Actually, we're more like wool-gatherers as we 3 kinks were sporting skeins of yummy indigo-hued yarn on our heads while hanging out in our hostess's kitchen in Montreal. It's just something we do.
From this post and the one below, you might surmise that I'm getting into a Christmas Mood. Now, a Christmas Mood might be a good thing or a bad thing, but the Buddhists would say "not good/not bad, just is." It is what it is.Whatever that is.

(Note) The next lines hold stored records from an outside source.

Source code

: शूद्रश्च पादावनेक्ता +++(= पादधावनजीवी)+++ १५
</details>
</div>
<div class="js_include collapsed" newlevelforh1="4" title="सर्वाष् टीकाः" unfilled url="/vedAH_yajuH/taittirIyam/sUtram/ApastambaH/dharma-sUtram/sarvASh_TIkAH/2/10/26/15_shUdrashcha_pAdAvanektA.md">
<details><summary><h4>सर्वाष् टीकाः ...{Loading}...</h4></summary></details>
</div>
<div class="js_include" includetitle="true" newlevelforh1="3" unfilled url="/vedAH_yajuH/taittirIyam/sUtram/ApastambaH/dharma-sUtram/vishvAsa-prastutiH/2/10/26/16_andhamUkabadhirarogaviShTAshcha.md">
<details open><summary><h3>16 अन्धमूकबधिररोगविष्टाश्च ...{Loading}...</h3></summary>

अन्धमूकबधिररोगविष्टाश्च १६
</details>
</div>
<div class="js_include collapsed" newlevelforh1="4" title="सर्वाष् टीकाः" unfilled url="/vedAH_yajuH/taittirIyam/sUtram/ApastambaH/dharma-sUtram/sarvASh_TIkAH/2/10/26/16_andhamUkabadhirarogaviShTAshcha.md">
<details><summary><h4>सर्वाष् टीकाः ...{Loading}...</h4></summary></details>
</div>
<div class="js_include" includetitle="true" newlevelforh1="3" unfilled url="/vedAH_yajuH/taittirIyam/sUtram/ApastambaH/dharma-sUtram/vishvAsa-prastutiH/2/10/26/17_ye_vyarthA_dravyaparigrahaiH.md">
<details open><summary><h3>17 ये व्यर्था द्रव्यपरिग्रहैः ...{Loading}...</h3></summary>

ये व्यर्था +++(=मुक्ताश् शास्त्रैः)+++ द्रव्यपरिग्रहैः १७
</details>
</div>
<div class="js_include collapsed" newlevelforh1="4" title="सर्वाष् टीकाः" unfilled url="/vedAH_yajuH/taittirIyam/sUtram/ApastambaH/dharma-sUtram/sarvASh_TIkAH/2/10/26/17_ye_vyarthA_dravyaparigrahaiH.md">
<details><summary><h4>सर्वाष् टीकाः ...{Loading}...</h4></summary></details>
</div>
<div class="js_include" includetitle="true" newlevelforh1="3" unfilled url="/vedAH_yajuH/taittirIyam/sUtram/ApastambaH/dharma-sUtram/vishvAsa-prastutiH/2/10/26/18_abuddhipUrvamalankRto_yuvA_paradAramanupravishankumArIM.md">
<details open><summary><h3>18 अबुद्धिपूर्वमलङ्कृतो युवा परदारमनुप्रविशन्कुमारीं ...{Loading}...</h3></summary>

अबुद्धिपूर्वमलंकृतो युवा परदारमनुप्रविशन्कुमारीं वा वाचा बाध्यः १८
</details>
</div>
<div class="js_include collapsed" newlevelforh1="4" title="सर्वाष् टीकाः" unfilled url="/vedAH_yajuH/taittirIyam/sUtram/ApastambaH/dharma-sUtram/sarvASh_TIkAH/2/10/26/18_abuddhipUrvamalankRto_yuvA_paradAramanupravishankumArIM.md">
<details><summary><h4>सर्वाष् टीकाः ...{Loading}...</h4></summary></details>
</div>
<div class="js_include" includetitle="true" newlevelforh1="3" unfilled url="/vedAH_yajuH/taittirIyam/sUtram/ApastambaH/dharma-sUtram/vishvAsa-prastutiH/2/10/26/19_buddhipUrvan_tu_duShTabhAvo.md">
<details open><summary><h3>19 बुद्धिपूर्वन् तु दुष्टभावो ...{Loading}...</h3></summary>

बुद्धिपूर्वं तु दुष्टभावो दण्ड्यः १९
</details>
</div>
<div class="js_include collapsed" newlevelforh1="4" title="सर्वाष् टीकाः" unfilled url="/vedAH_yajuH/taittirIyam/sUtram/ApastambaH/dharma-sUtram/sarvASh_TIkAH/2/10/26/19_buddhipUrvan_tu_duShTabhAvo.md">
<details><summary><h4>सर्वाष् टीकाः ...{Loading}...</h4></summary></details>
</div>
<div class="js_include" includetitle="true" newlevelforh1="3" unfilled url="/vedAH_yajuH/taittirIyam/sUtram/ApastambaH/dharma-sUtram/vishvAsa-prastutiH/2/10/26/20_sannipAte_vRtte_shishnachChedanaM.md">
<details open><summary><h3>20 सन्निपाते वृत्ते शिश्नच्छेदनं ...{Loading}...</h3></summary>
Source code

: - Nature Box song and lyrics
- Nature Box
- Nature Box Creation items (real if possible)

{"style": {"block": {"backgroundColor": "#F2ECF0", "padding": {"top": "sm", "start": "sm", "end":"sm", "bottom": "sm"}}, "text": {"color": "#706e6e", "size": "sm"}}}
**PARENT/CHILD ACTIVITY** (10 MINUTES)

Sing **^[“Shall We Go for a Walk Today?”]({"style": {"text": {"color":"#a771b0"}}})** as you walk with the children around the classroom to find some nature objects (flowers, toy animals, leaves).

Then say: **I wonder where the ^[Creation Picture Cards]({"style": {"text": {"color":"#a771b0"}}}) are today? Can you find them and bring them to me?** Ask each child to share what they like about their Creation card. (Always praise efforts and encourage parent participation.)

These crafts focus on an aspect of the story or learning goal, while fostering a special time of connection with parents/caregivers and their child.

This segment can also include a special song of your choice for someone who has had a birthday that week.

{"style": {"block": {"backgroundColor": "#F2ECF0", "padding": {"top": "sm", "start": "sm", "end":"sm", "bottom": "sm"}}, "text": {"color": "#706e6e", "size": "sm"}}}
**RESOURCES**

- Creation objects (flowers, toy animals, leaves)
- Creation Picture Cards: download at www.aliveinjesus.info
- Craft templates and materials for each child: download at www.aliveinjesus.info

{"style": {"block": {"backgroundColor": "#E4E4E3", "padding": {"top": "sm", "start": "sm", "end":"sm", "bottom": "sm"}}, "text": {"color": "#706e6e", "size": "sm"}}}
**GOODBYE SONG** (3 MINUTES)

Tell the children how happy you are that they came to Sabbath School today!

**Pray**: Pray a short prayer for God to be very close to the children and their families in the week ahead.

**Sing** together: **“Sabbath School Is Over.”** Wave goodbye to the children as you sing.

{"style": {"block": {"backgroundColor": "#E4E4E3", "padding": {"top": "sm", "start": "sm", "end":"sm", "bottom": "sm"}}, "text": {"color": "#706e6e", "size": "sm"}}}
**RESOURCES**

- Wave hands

I must admit, with the recent snowfall, the Christmas lights that many houses and yards are displaying do reflect charmingly in the night white. We witnessed many such delights on our way to yoga class tonight. Oh, we don't attend any fancy Lulu Lemon attired hot yoga spots for our weekly stretch and centering dose; our little group meets in someone's finished basement room. A room with a labyrinth painted on the wood floor underneath the carpets, no less. We walked the labyrinth tonight. I felt in a hurry to get to the middle but had to continue round and out and in and about at a slow, meditative pace. And once I'd reached the middle, suddenly, unexpectedly, I had no choice but to continue moving on, outward, inward, until I found myself at the outer opening--unceremoniously and quietly expelled, like a dying breath, finished. A labyrinth, I learned, reflects the Path of Life.
But I was talking about Christmas Moods and kinkiness and wooly ways. Some years I'm very into the whole decorating for the holidays thing. I have a few stalwartly unusual ornaments stashed in the attic and I usually finagle Pierre into chopping down a stunted pine tree from out back. I make incredible Nanaimo Bars, disastrous shortbread, amazing California Fruit Cake, and macaroons that fall to pieces before you can lift them to your mouth. Tradition, you know? But this year we are going elsewhere for Christmas so the pressure is off. No decorating. No one is coming here. No need to put up a jolly front.
I do like seeing outher people's decorated homes. Mostly. But I admit I have trouble understanding or tolerating those weird blow-up lawn ornaments that began cropping up a few years ago. Do you have them where you live? I'm sorry if I offend any one's sensibilities here, but I, personally, think those things are a god-awful blight upon any neighbourhood in which they appear. Polar bears with top hats, Santa Claus with his bag of tricks, penguins with scarves, and to top it all off, a merry-go-round (that acutally goes round) inside a giant snow-globe with fake snowflakes flying, thanks to some monstrous generator roaring beside the house. I suppose retired folks put the things up to please the grandkids. What sort of example are they setting?! What sort of aesthetic are they presenting to those innocent, unsuspecting, untrammelled minds? Do they think they are installing a miniature, stationary Macy's Santa Claus Parade? I just don't get it.
On my neighbourhood walk the other day, I noticed several examples of all the above-mentioned inflated atrocities. They were repulsive and seductive at the same time, like an over-aged hooker. "Practice tolerance," I thought to myself. "They are not good or bad, they simply are."
The next day, however, I could not repress a small chuckle when I strolled through the same neighbourhood and discovered that all the air-filled Christmas lawn monstrosities had been deflated! It seems that someone had skulked through the area in the dead of night and taken a small, sharp object to every last one of them. Now, I do not in any way wish to promote vandalism of any sort: I prefer to think of it as a desperate act of good taste. And no, officer, it wasn't me!